You’re in The Done Club, and it sure feels good. Doesn’t it?
People are singing the praises of the performances. Oddly, you’re not even sure you want to hear it.
Pictures flood Facebook. You’re too exhausted to comb through them.
Everyone is elated. You just want to cry under the covers…and sleep.Is this you? Are you coming off recital season in a funk? Too tired, too beat up, and too bitter? I have been where you are, a year ago, to be exact, following my own series of performances. I felt lonely, dejected, and sick of carrying it all. I had taken some hard knocks from some rude, demanding parents throughout the season. People defied my policies constantly. I was weighed down with emotion from navigating mental health crises with kids all season. Even at showtime, I had to overcome a host of technical challenges in my theater. The obstacles, the mountain of tasks, feeling like I had lost myself…I might have even said out loud a time or two, “I don’t want to do this anymore.”
If you’re feeling this way right now, let me say to you what I needed to hear a year ago:
You are justified in your feelings. Your feelings are valid.
We all struggle. You are not alone.
What you do is valued, appreciated, and needed. Remember that.
You can rediscover your joy. Let go.
You are justified in your feelings. Yes! You can feel dejected while your dance families are jubilant. You can feel inadequate as you watch other studio owners and teachers celebrate big successes. You can feel shame as you try explaining why something so wonderful to everyone else is so burdensome to you. Your feelings are valid.
We all struggle. Yes! We give so much of ourselves to our work, physically, mentally, and emotionally. We are not only personally invested, but we are also academically and professionally invested. Dance, the joy of our lives, has become our lives’ work. While it can be richly rewarding, it can also be oppressively taxing. We all experience burnout, anxiety, disdain, aggravation. From time to time, we are all uninspired, less than motivated, and completely exhausted. You are not alone.
What you do is valued, appreciated, and needed. Yes! Slumped in our favorite chairs wearing sweats, squinting through puffy eye lids, nursing glasses of life-really-sucks-sometimes cabernet, feeling sorry for ourselves, we tend to lose focus on the fact that as studio owners and dance educators, we are creators of joy, makers of magic, builders of confidence, and facilitators of fun. We foster friendships, manufacture memories, and ignite passion. Parents value what we do, children love it, and the community needs it. Remember that.
You can rediscover your joy. Yes! You need quiet, peaceful rest. You need frequent hot baths with bubbles. You need high thread count sheets and a room with a view. You need ocean breezes andwoodland trails. You need to hear the laughter of your children, watch their eyes sparkle while they tell you a tale, hold their hands for no reason in the car.

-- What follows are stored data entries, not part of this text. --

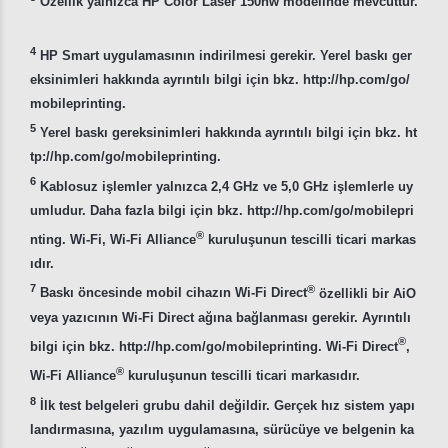
Özellik yalnızca HP Color Laser 150nw modelinde mevcuttur.
4
HP Smart uygulamasının indirilmesi gerekir. Yerel baskı ger
eksinimleri hakkında ayrıntılı bilgi için bkz. http://hp.com/go/
mobileprinting.
5
Yerel baskı gereksinimleri hakkında ayrıntılı bilgi için bkz. ht
tp://hp.com/go/mobileprinting.
6
Kablosuz işlemler yalnızca 2,4 GHz ve 5,0 GHz işlemlerle uy
umludur. Daha fazla bilgi için bkz. http://hp.com/go/mobilepri
®
nting. Wi-Fi, Wi-Fi Alliance
kuruluşunun tescilli ticari markas
ıdır.
7
®
Baskı öncesinde mobil cihazın Wi-Fi Direct
özellikli bir AiO
veya yazıcının Wi-Fi Direct ağına bağlanması gerekir. Ayrıntılı
®
bilgi için bkz. http://hp.com/go/mobileprinting. Wi-Fi Direct
,
®
Wi-Fi Alliance
kuruluşunun tescilli ticari markasıdır.
8
İlk test belgeleri grubu dahil değildir. Gerçek hız sistem yapı
landırmasına, yazılım uygulamasına, sürücüye ve belgenin ka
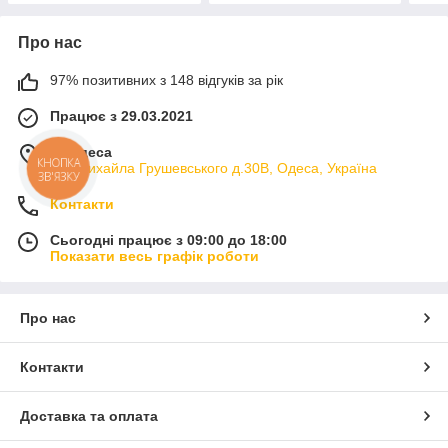
Про нас
97% позитивних з 148 відгуків за рік
Працює з 29.03.2021
м. Одеса
КНОПКА
вул.Михайла Грушевського д.30В, Одеса, Україна
ЗВ'ЯЗКУ
Контакти
Сьогодні працює з 09:00 до 18:00
Показати весь графік роботи
Про нас
Контакти
Доставка та оплата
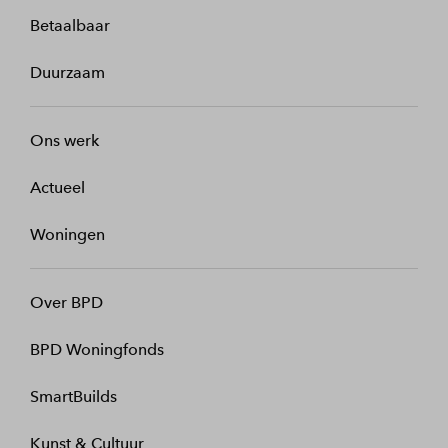
Betaalbaar
Duurzaam
Ons werk
Actueel
Woningen
Over BPD
BPD Woningfonds
SmartBuilds
Kunst & Cultuur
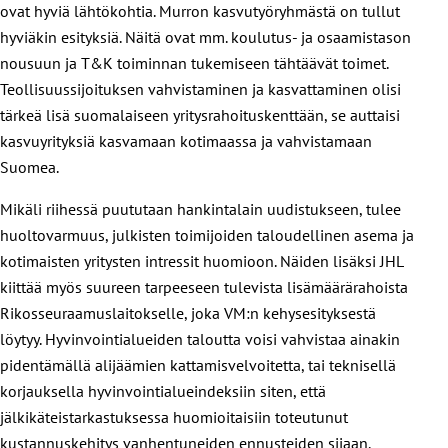
ovat hyviä lähtökohtia. Murron kasvutyöryhmästä on tullut
hyviäkin esityksiä. Näitä ovat mm. koulutus- ja osaamistason
nousuun ja T&K toiminnan tukemiseen tähtäävät toimet.
Teollisuussijoituksen vahvistaminen ja kasvattaminen olisi
tärkeä lisä suomalaiseen yritysrahoituskenttään, se auttaisi
kasvuyrityksiä kasvamaan kotimaassa ja vahvistamaan
Suomea.
Mikäli riihessä puututaan hankintalain uudistukseen, tulee
huoltovarmuus, julkisten toimijoiden taloudellinen asema ja
kotimaisten yritysten intressit huomioon. Näiden lisäksi JHL
kiittää myös suureen tarpeeseen tulevista lisämäärärahoista
Rikosseuraamuslaitokselle, joka VM:n kehysesityksestä
löytyy. Hyvinvointialueiden taloutta voisi vahvistaa ainakin
pidentämällä alijäämien kattamisvelvoitetta, tai teknisellä
korjauksella hyvinvointialueindeksiin siten, että
jälkikäteistarkastuksessa huomioitaisiin toteutunut
kustannuskehitys vanhentuneiden ennusteiden sijaan.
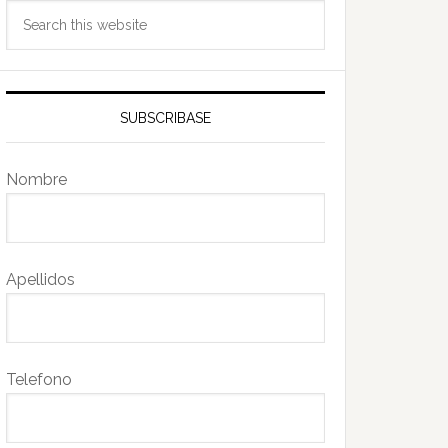
Search
this
website
SUBSCRIBASE
Nombre
Apellidos
Telefono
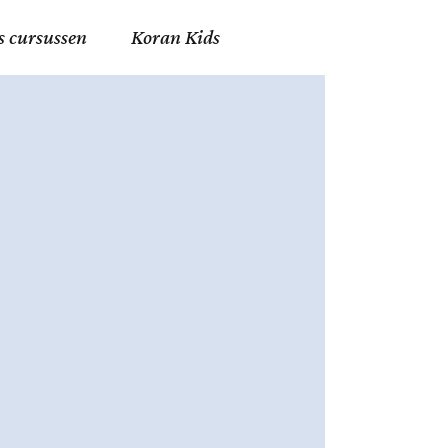
s cursussen
Koran Kids
en in Allah
in de Islam
g
erij in Mekka
essen
et Mohammed
tm 06
nente Geleerden
.nl
ingen in de Islam
ran
h en Fiqh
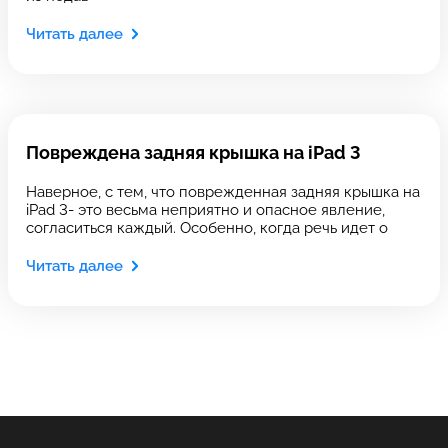
Читать далее
Введите номер договора
Повреждена задняя крышка на iPad 3
Напишите свой отзыв
Наверное, с тем, что поврежденная задняя крышка на
iPad 3- это весьма неприятно и опасное явление,
согласиться каждый. Особенно, когда речь идет о
Читать далее
Выберите сервис
Выберите сервис
Выберите адрес сервиса, в который хотите
Выберите адрес сервиса, в который хотите
позвонить
позвонить
Оставить свой отзыв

You can find your joy again if you will find yourself.
Let me remind you that you are still a real person who perhaps bakes a mean banana bread, enjoys reading True Crime novels, and loves the smell of campfire smoke. Recall that you like action movies, finding treasures in thrift stores, brewing locally-roasted coffee, and kissing. Put all things “dance” aside completely, and make time for these things. Take a weekend, a whole week, or actually close the studio (yes, you can!), and find you. Let go.
In the midst of your melancholy, be assured that it DOES get better. I mean, it can if you muster the strength to pause the bitterness long enough to take a brief inventory. Your season was rough. Check. Your feelings are valid. Check. You are not alone. Check. Your work means something. Big check.
Now turn your attention to the most important item on the list…you. Skip the “self-care” drivel (we are not talking about treating ourselves to a pedicure and a massage to make us feel better temporarily). Really surround yourself with whatever brings you joy, makes you who you are, and fills your soul. Shed the ego, release the negative energy, and stop chasing the intrusive thoughts. Give yourself permission to limit time spent on dance-related work, or just take time off completely. Let go, and maximize the time required to remember who you are.
Rediscover you, Friend, and you will rediscover your joy. Your studio will be waiting for the real YOU when you get back.